The Fourth Gospel At Yale And Chicago -- By: Parke P. Flournoy

Journal: Bibliotheca Sacra
Volume: BSAC 067:268 (Oct 1910)
Article: The Fourth Gospel At Yale And Chicago
Author: Parke P. Flournoy

The Fourth Gospel At Yale And Chicago

Rev. Parke P. Flournoy

Two publications, the one, a large book, and the other, a short essay — the book from the most widely known New Testament critic in America, and the essay from a candidate for a degree in a large university, are attracting the notice of New Testament scholars. Dr. Benjamin Wisner Bacon, of the divinity school of Yale University, has recently given us “The Fourth Gospel in Research and Debate”;1 and Dr. Frank Grant Lewis had, earlier, written a monograph which is published in the Chicago University “Historical and Linguistic Studies,” on “The Testimony of Irenseus to the Fourth Gospel.” 2

We are thus enabled to see what is thought at two great institutions of learning on a matter of great interest at the present time.

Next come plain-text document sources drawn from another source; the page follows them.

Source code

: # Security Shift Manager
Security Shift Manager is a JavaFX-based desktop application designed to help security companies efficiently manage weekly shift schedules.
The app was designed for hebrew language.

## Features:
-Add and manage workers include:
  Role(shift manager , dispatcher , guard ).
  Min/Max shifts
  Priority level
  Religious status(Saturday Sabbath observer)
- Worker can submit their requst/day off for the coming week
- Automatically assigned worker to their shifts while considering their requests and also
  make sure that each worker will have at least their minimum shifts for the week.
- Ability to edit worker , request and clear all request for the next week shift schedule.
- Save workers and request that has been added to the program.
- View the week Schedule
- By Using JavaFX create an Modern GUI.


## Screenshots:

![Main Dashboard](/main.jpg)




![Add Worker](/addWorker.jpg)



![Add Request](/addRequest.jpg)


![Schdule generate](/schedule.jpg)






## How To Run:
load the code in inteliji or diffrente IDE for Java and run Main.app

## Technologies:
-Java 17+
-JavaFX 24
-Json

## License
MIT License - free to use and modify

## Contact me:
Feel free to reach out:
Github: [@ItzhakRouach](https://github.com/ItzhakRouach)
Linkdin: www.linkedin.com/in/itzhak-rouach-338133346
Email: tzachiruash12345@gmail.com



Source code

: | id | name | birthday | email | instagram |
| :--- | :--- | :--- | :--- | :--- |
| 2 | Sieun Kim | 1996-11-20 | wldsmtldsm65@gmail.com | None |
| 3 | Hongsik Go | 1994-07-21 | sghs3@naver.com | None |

In his Introduction, Dr. Bacon quotes Lightfoot’s characterization of two classes of opponents of the genuineness of the Fourth Gospel thus:—

“(1) Those who deny the miraculous element in Christianity — Rationalists, (2) those who deny the distinctive character of Chris-

tian doctrine — Unitarians. The Gospel confronts both. It relates the most stupendous miracle in the history of our Lord (short of the Incarnation and the Resurrection), the raising of Lazarus. Again, it enunciates in the most express terms the Divinity, the Deity, of our Lord. And yet at the same time it professes to have been written by the one man, of all others, who had the greatest opportunities of knowing the truth … the Apostle who leaned on his Master’s bosom, who stood by his Master’s cross, who entered his Master’s empty grave. If, therefore, the claim of this gospel to be the work of John the son of Zebedee, be true, if, in other words, the Fourth Gospel be genuine, the most formidable, not to say an insuperable, obstacle stands in the way of both classes of antagonists. Hence the persistence and ingenuity of the attacks; and hence also the necessity of a thoroughness in the defence.”3

Dr. Bacon thinks Lightfoot, if living now, would not use this language, in view of the publication of Drummond’s “Character and Authorship of the Fourth Gospel,” and evidently objects decidedly to the intimation that every denier of the genuineness of the Gospel belongs to either of the classes named. He may be neither a Rationalist nor a Unitarian, but he does not come behind either in “the persistence and ingenuity of his attacks “on the genuineness of this Gospel, as the reader will see.